We are planning our first trip to Turkey this June, too, for 10 days. We originally planned to rent a car and drive, but since the three areas we are visiting are quite far apart (Istanbul, Cappadocia, Ephesus), I looked into flying. We are a family of six, and I was able to get airfare between these areas (Istanbul to Cappadocia, and Cappadocia to Izmir) for about $40 USD per person, including all taxes and 1 bag per person. We are flying Andalou Jet and Sun Express. I found good information on Turkey travel on www.turkeytravelplanner.com. I'm sure you'll get some great advice from others who have actually been to Turkey, but wanted you to know how economical flying can be within Turkey, especially if time is limited. We do plan to rent a car for just a couple of days in the Ephesus area, where there are some outlying sites we want to visit.

Posted by
338 posts

Depending on budget, flying between regions and then renting a car for local use is a good option. A car will give you much more flexability, especially in locations such as Cappadocia, Selcuk (Ephesus), and other coastal areas where there are lots of sites that are somewhat scattered. Turkish Air has fairly economical flights and there are a number of other regional carriers too. One note - most cars are manual transmission. You will need to request an automatic if you need one.

If you post some information on where you go, you might get some more details and ideas on how others have traveled.

There are plenty of options for food. Try some different stews, fish dishes, lamb dishes, pide (think Turkish pizza-like flatbread), depending on where you go. At some point you need to find a kebab salon and get an Adana kebap and some raki. Don't skip desert. There are a number of baklava-like deserts.

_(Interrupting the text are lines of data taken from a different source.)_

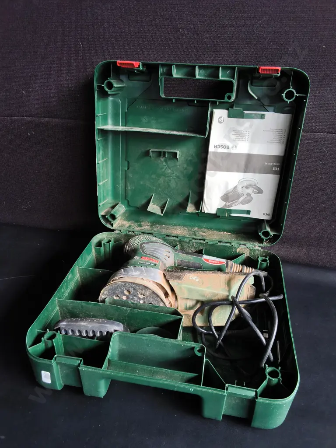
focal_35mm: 27
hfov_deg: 51.4
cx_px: 168
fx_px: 349
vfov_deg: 65.3
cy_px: 224
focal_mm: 2.87
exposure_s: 1/100
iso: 40
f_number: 2
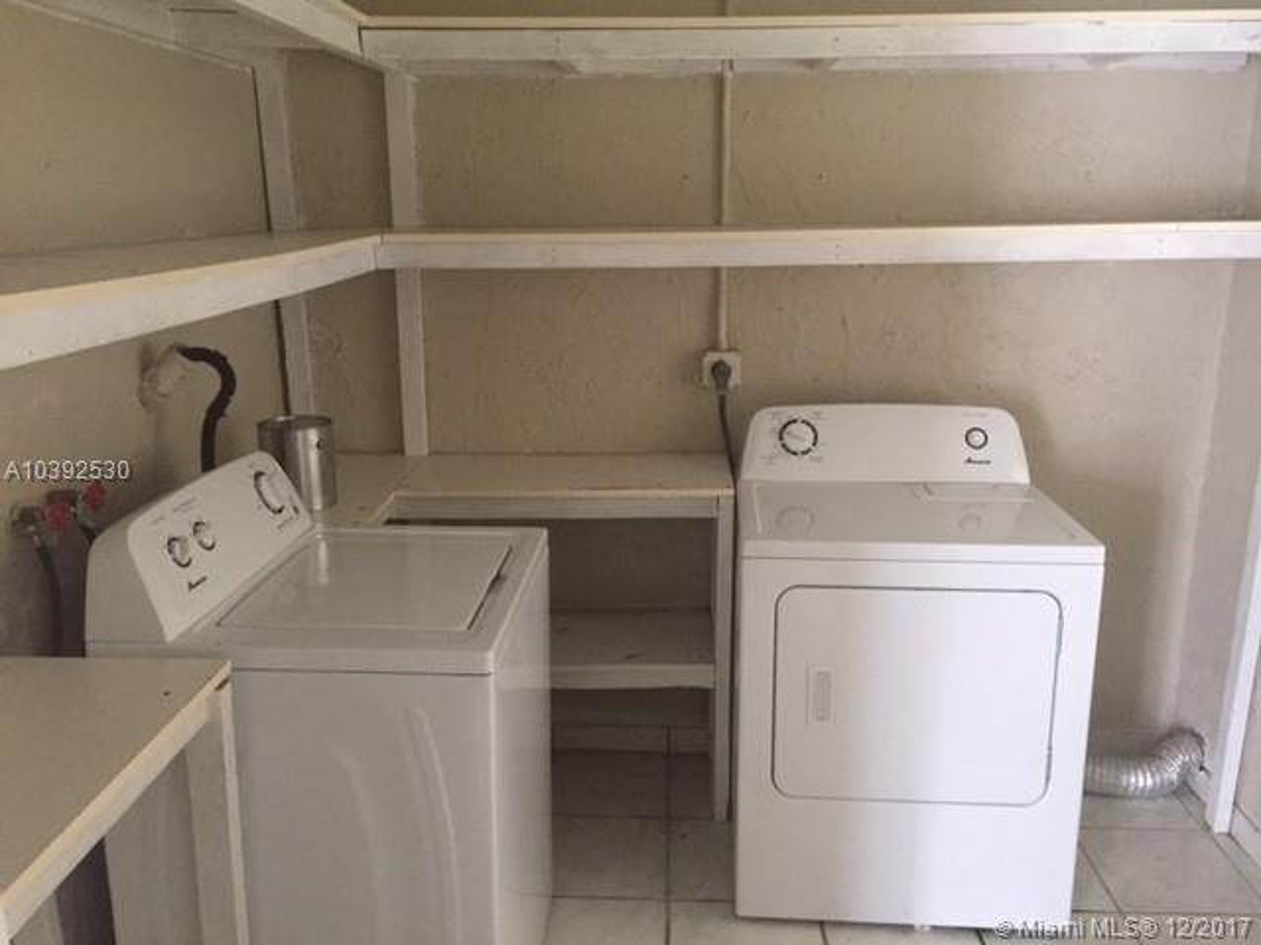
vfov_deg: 48.2
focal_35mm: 29
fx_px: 1056
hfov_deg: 61.7
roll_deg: -1.1
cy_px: 472
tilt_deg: -13.8
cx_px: 630
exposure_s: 1/30
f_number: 2.2
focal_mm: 4.15
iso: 200
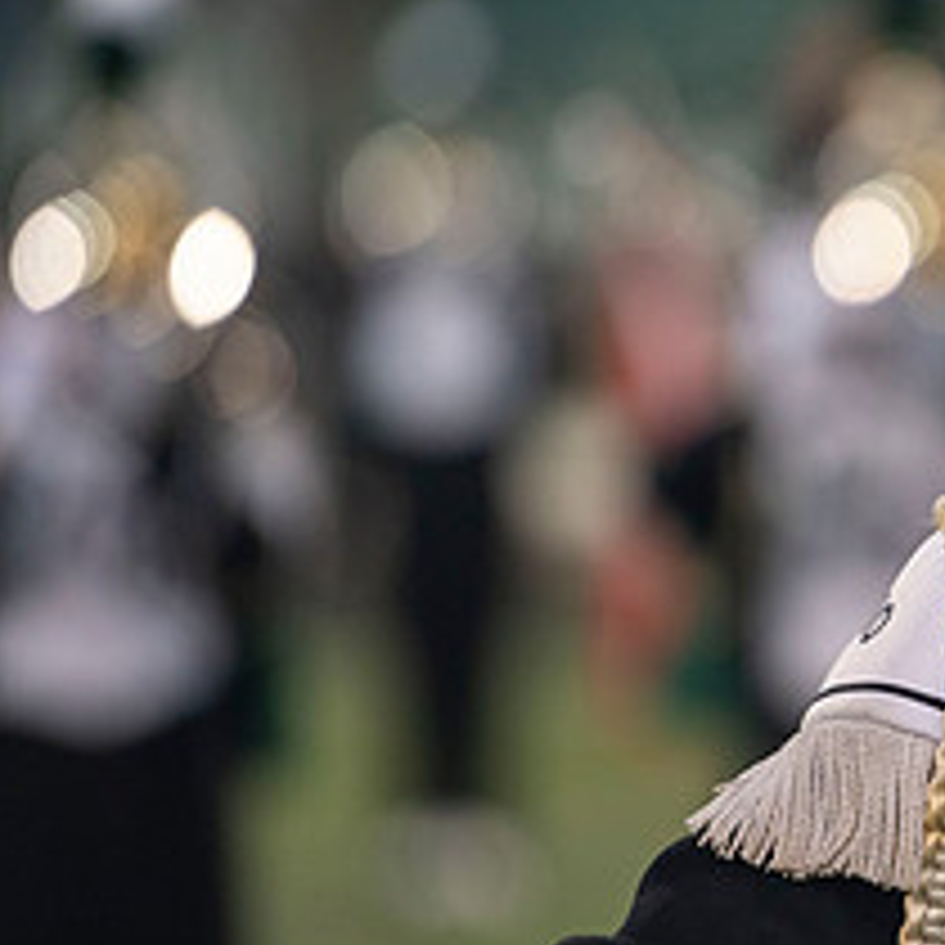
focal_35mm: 469
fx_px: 14485
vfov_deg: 3.7
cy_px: 428
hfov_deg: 3.7
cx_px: 1296
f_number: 2.8
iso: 1000
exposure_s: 1/500
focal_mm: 200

Those made with pistachios from Gaziantep are the best.

Have fun!

Posted by
1193 posts

Agree with Lori & Rob. If you could tell us the places you're thinking of going, it would be easier to answer your question with specifics. We've been to Turkey twice in the past three years. We flew between cities that are far apart, then rented a car to take us to the various sights. For example, we flew from Istanbul to Kayseri airport and took a shuttle van to our hotel in Goreme. Rented a car in Goreme for three days to see Cappadocia. We took an overnight bus to Antalya rather than a plane because the flight schedule didn't suit us. Rented a car in Antalya and drove along the coast, ending in Selcuk and returning the car at Izmir airport to fly back to Istanbul. Our second trip was similar, flying out of Istanbul to another part of the country, renting a car, and returning to Istanbul airport.

Driving in Turkey is easy. Most things are well signed. Our Garmin GPS has European maps including Turkey and that was helpful. We also had a good map and we had printed driving instructions from Google maps so we had backups. Also, people are very helpful and many speak English, so asking for directions in towns is fairly easy.

If you like the outdoors then Cappadocia would be a good area. Lots of hiking in beautiful, scenic, historical sites. You could also take a hot air balloon ride to see the sights from the air. Ten to twelve days would give you a few days in Istanbul, 3-4 days in Cappadocia, and possibly a few days along the Turquoise coast, maybe ending in Selcuk to visit ancient Ephesus. We found the food in Turkey to be delicious; pide, kind of like pizza; lots of lamb dishes, especially meatballs; soup; yogurt dishes; desserts. You almost can't go wrong.

Posted by
12 posts

The local Turkish airline companies offer some great cheap short-hop flights, and may work out more convenient than a bus, just because you can spend a lot of time on the road, and it really depends on how much time you have available.